One of many collaborations between ZULI and the celebrated Egyptian rapper Abyusif, “Yatawaghal Yatasarab” reworks the sales pitch of a vintage TV ad for bug spray into a burst of raw, raspy brag raps and explosive trap drums. Abyusif is in top form as he describes scrawling X’s on eyes and frowns on faces with permanent marker, while ZULI quickens the pulse with a synth line that wails like a giant insect.

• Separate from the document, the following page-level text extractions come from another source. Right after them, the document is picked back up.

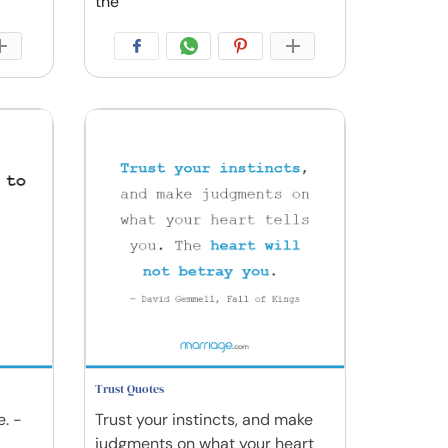
the
Trust Quotes
e. -
Trust your instincts, and make
judgments on what your heart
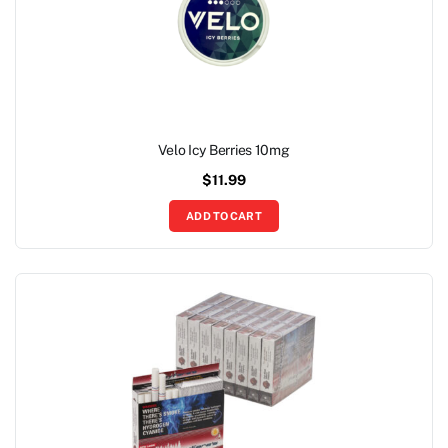
Velo Icy Berries 10mg
$
11.99
ADD TO CART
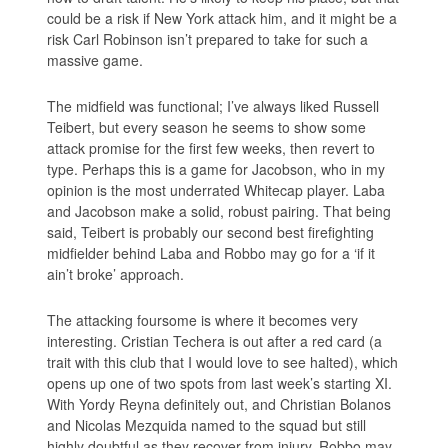
could be a risk if New York attack him, and it might be a
risk Carl Robinson isn’t prepared to take for such a
massive game.
The midfield was functional; I’ve always liked Russell
Teibert, but every season he seems to show some
attack promise for the first few weeks, then revert to
type. Perhaps this is a game for Jacobson, who in my
opinion is the most underrated Whitecap player. Laba
and Jacobson make a solid, robust pairing. That being
said, Teibert is probably our second best firefighting
midfielder behind Laba and Robbo may go for a ‘if it
ain’t broke’ approach.
The attacking foursome is where it becomes very
interesting. Cristian Techera is out after a red card (a
trait with this club that I would love to see halted), which
opens up one of two spots from last week’s starting XI.
With Yordy Reyna definitely out, and Christian Bolanos
and Nicolas Mezquida named to the squad but still
highly doubtful as they recover from injury, Robbo may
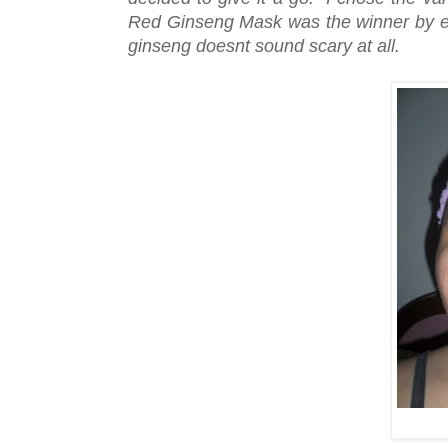
Red Ginseng Mask was the winner by el
ginseng doesnt sound scary at all.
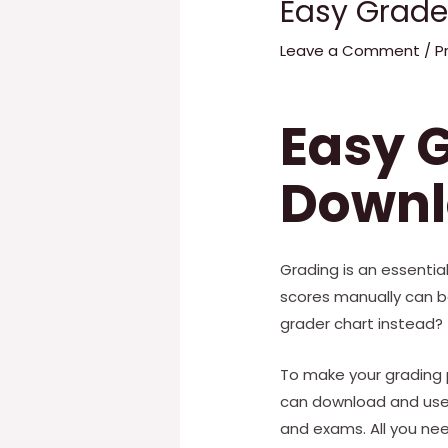
Easy Grade
Leave a Comment
/
P
Easy G
Downl
Grading is an essenti
scores manually can b
grader chart instead?
To make your grading p
can download and use. 
and exams. All you nee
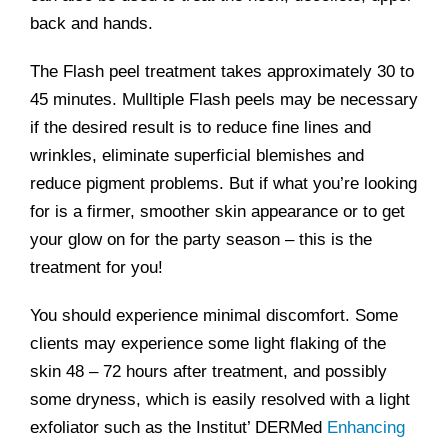
back and hands.
The Flash peel treatment takes approximately 30 to
45 minutes. Mulltiple Flash peels may be necessary
if the desired result is to reduce fine lines and
wrinkles, eliminate superficial blemishes and
reduce pigment problems. But if what you’re looking
for is a firmer, smoother skin appearance or to get
your glow on for the party season – this is the
treatment for you!
You should experience minimal discomfort. Some
clients may experience some light flaking of the
skin 48 – 72 hours after treatment, and possibly
some dryness, which is easily resolved with a light
exfoliator such as the Institut’ DERMed
Enhancing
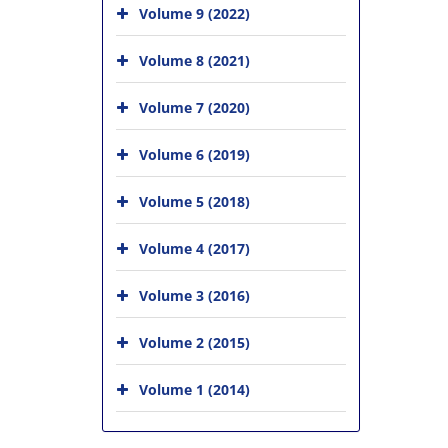
Volume 9 (2022)
Volume 8 (2021)
Volume 7 (2020)
Volume 6 (2019)
Volume 5 (2018)
Volume 4 (2017)
Volume 3 (2016)
Volume 2 (2015)
Volume 1 (2014)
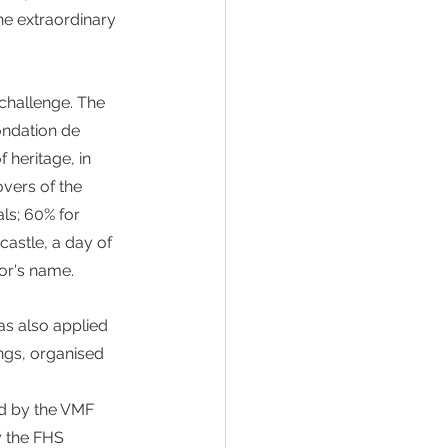
he extraordinary 
 challenge. The 
ondation de 
 heritage, in 
overs of the 
ls; 60% for 
astle, a day of 
nor's name.
s also applied 
ngs, organised 
ed by the VMF 
y the FHS 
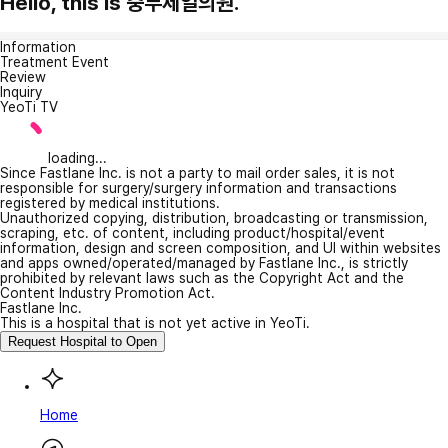
Hello, this is 중부제일의원.
Information
Treatment Event
Review
Inquiry
YeoTi TV
loading...
Since Fastlane Inc. is not a party to mail order sales, it is not
responsible for surgery/surgery information and transactions
registered by medical institutions.
Unauthorized copying, distribution, broadcasting or transmission,
scraping, etc. of content, including product/hospital/event
information, design and screen composition, and UI within websites
and apps owned/operated/managed by Fastlane Inc., is strictly
prohibited by relevant laws such as the Copyright Act and the
Content Industry Promotion Act.
Fastlane Inc.
This is a hospital that is not yet active in YeoTi.
Request Hospital to Open
Home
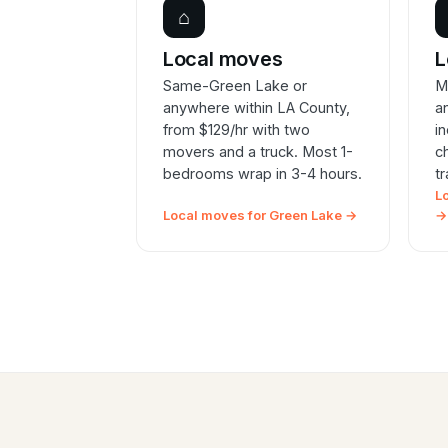
⌂
Local moves
L
Same-Green Lake or
M
anywhere within LA County,
a
from $129/hr with two
i
movers and a truck. Most 1-
c
bedrooms wrap in 3-4 hours.
t
L
Local moves for Green Lake →
→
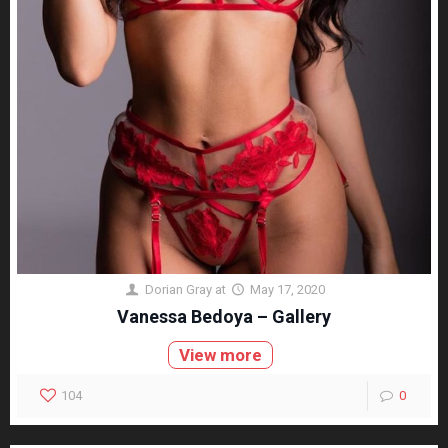
Dorian Gray
at
May 17, 2020
Vanessa Bedoya – Gallery
View more
104
0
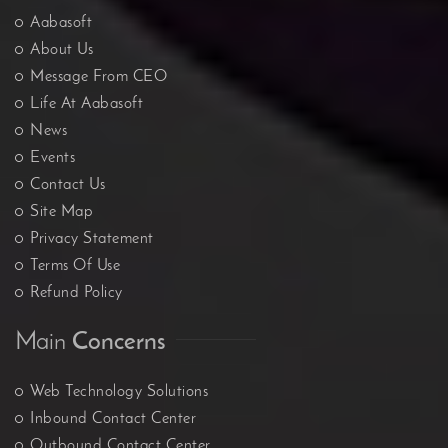
Aabasoft
About Us
Message From CEO
Life At Aabasoft
News
Events
Contact Us
Site Map
Privacy Statement
Terms Of Use
Refund Policy
Main
Concerns
Web Technology Solutions
Inbound Contact Center
Outbound Contact Center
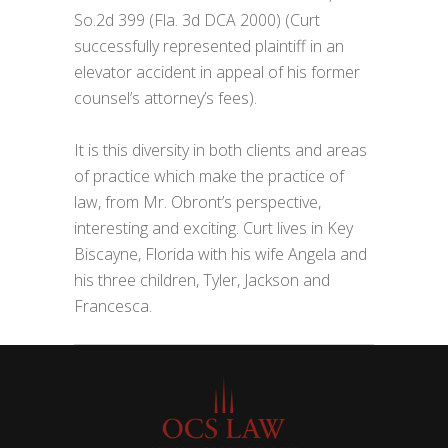
So.2d 399 (Fla. 3d DCA 2000) (Curt
successfully represented plaintiff in an
elevator accident in appeal of his former
counsel’s attorney’s fees).
It is this diversity in both clients and areas
of practice which make the practice of
law, from Mr. Obront’s perspective,
interesting and exciting. Curt lives in Key
Biscayne, Florida with his wife Angela and
his three children, Tyler, Jackson and
Francesca.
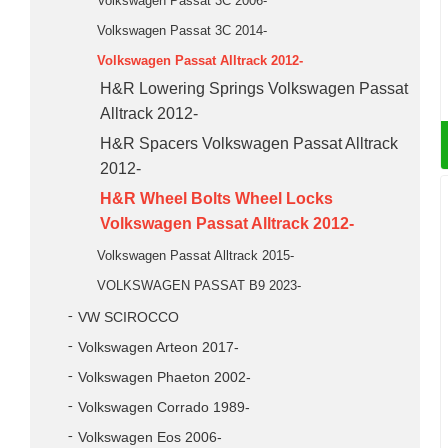
Volkswagen Passat 3C 2006-
Volkswagen Passat 3C 2014-
Volkswagen Passat Alltrack 2012-
H&R Lowering Springs Volkswagen Passat
Alltrack 2012-
H&R Spacers Volkswagen Passat Alltrack
2012-
H&R Wheel Bolts Wheel Locks
Volkswagen Passat Alltrack 2012-
Volkswagen Passat Alltrack 2015-
VOLKSWAGEN PASSAT B9 2023-
VW SCIROCCO
Volkswagen Arteon 2017-
Volkswagen Phaeton 2002-
Volkswagen Corrado 1989-
Volkswagen Eos 2006-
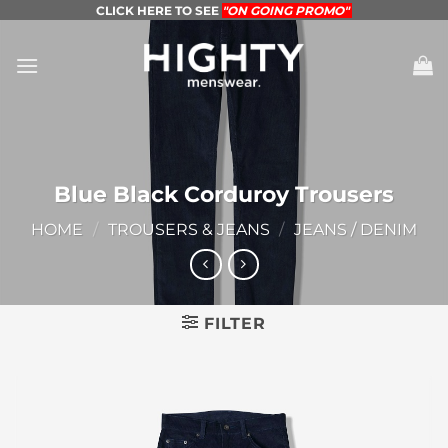
Skip
CLICK HERE TO SEE
"ON GOING PROMO"
to
content
Blue Black Corduroy Trousers
HOME
/
TROUSERS & JEANS
/
JEANS / DENIM
FILTER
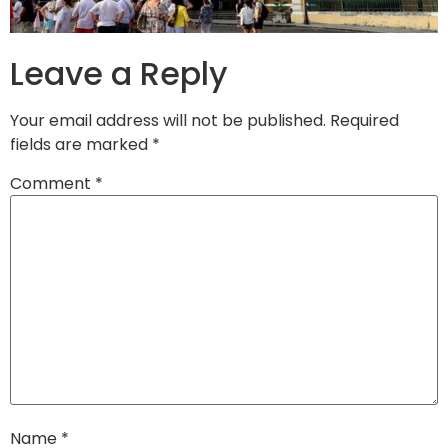
Leave a Reply
Your email address will not be published.
Required
fields are marked
*
Comment
*
Name
*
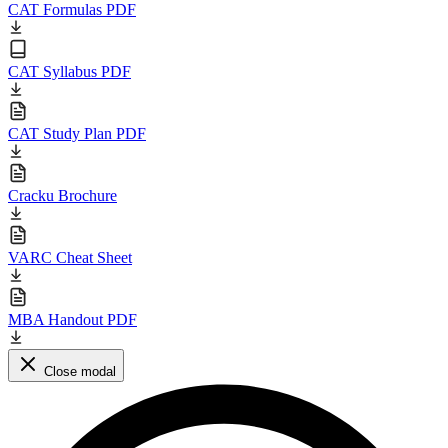
CAT Formulas PDF
CAT Syllabus PDF
CAT Study Plan PDF
Cracku Brochure
VARC Cheat Sheet
MBA Handout PDF
Close modal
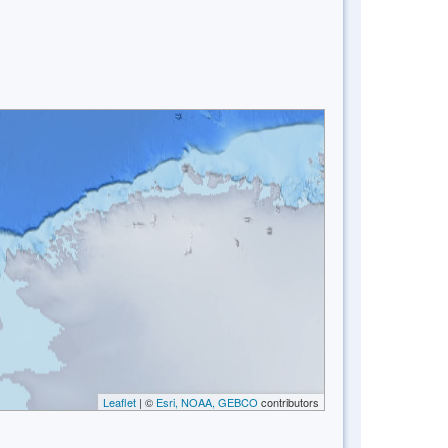
Leaflet
| ©
Esri, NOAA, GEBCO
contributors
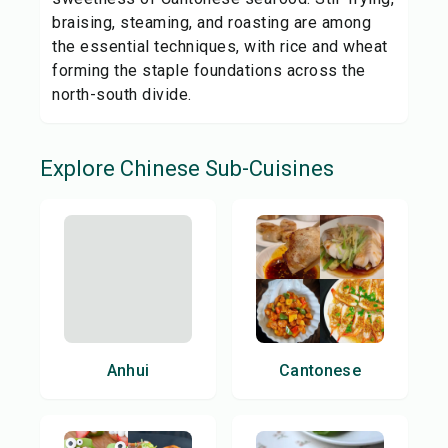
braising, steaming, and roasting are among
the essential techniques, with rice and wheat
forming the staple foundations across the
north-south divide.
Explore
Chinese
Sub-Cuisines
Anhui
Cantonese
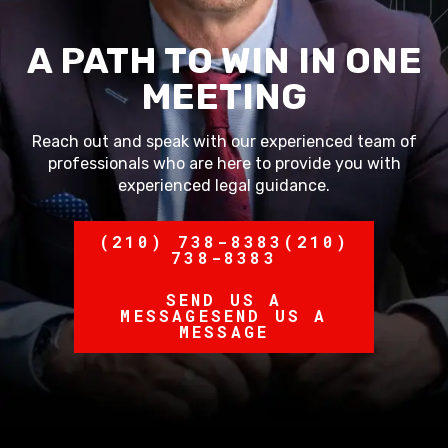
A PATH TO WIN IN ONE
MEETING
Reach out and speak with our experienced team of
professionals who are here to provide you with
experienced legal guidance.
(210) 738-8383
(210)
738-8383
SEND US A
MESSAGE
SEND US A
MESSAGE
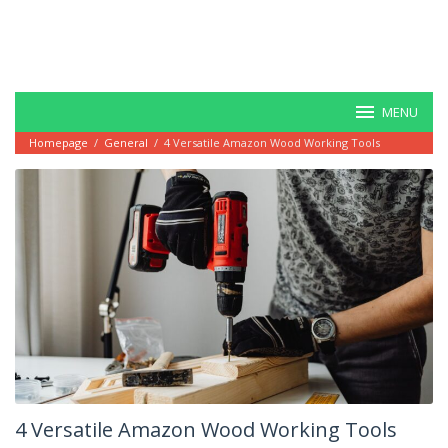
MENU
Homepage
/
General
/
4 Versatile Amazon Wood Working Tools
4 Versatile Amazon Wood Working Tools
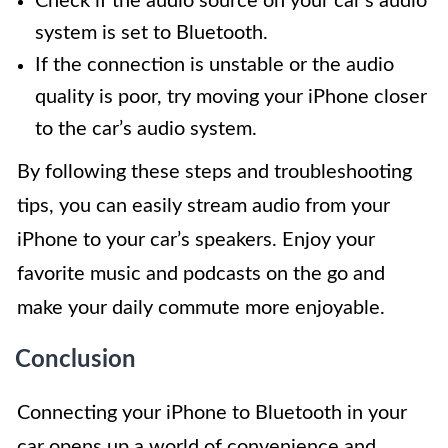
Check if the audio source on your car’s audio
system is set to Bluetooth.
If the connection is unstable or the audio
quality is poor, try moving your iPhone closer
to the car’s audio system.
By following these steps and troubleshooting
tips, you can easily stream audio from your
iPhone to your car’s speakers. Enjoy your
favorite music and podcasts on the go and
make your daily commute more enjoyable.
Conclusion
Connecting your iPhone to Bluetooth in your
car opens up a world of convenience and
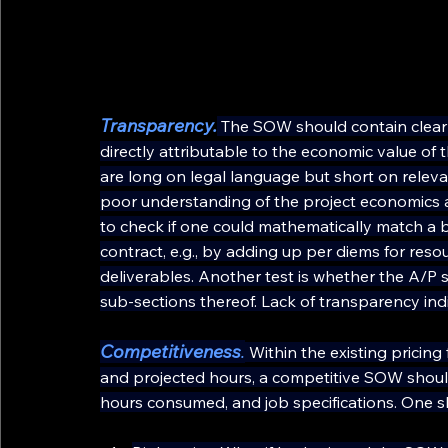
Transparency.
The SOW should contain clearly
directly attributable to the economic value of
are long on legal language but short on relev
poor understanding of the project economics a
to check if one could mathematically match a 
contract, e.g., by adding up per diems for res
deliverables. Another test is whether the A/
sub-sections thereof. Lack of transparency ind
Competitiveness
.
 Within the existing pricin
and projected hours, a competitive SOW should b
hours consumed, and job specifications. One s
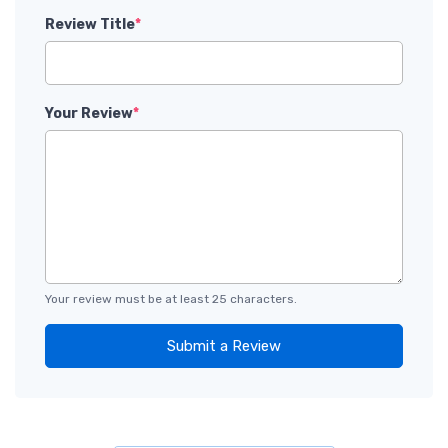
Review Title
*
Your Review
*
Your review must be at least 25 characters.
Submit a Review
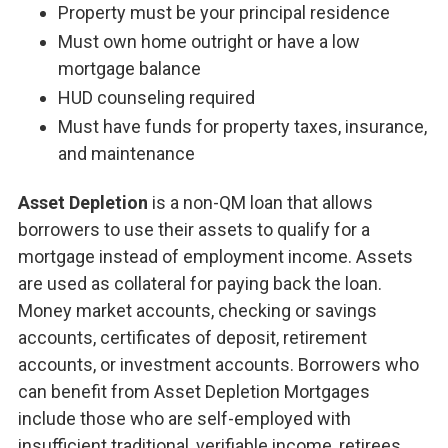
Property must be your principal residence
Must own home outright or have a low
mortgage balance
HUD counseling required
Must have funds for property taxes, insurance,
and maintenance
Asset Depletion
is a non-QM loan that allows
borrowers to use their assets to qualify for a
mortgage instead of employment income. Assets
are used as collateral for paying back the loan.
Money market accounts, checking or savings
accounts, certificates of deposit, retirement
accounts, or investment accounts. Borrowers who
can benefit from Asset Depletion Mortgages
include those who are self-employed with
insufficient traditional, verifiable income, retirees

“Kollu l-Joloud” feat. MSYLMA


On ZULI’s 2018 album Terminal, he pulls back on his dance-oriented side to draw out stranger and more intimate shades of underground rap, ambient music, and moody electronics. Several of the 14 tracks feature Abyusif along with the MCs Abanob, Mado $am, and R-Rhyme, and at the center of it all is “Kollu I-Joloud,” featuring Mecca-based vocalist MSYLMA. Eerie drones, subdued metallic clangs, and a crippled skeleton of a beat give the feeling of a world set adrift as the singer cries out in a golden voice and classical Arabic verse about the day of judgment. The track is just three minutes long, but it could have gone on forever, capturing a fathomless well of sadness and beauty.


“Bro! (Love It)”


 

ZULI has made clear over the years that he doesn’t like being pigeonholed—listeners should focus on his music and his many, overlapping, internet-rooted influences, rather than buy into cliches about Egypt. He mocks clueless Western fans outright on All Caps’ closing track, “Bro! (Love It),” dropping in vocal clips that mimic the annoying lines he’s probably heard at his international DJ sets and then bulldozing over the idea of “Arabic fusion” with his own playful and cathartic collage of rhythmic assaults.


“Bombardino”


“Bombardino” came out last September on did you mean: irish, a compilation that showcases friends and collaborators who participated in “irsh,” a live music series that came to a close because of the global COVID-19 lockdown. This track is just one of multiple compilation appearances that ZULI has made over the past several months, and it finds him shaping chunks of distortion and noise against a backdrop of dreamy synths. It’s a difficult but rewarding track, and it just goes to show that ZULI always finds fresh approaches to sound and style.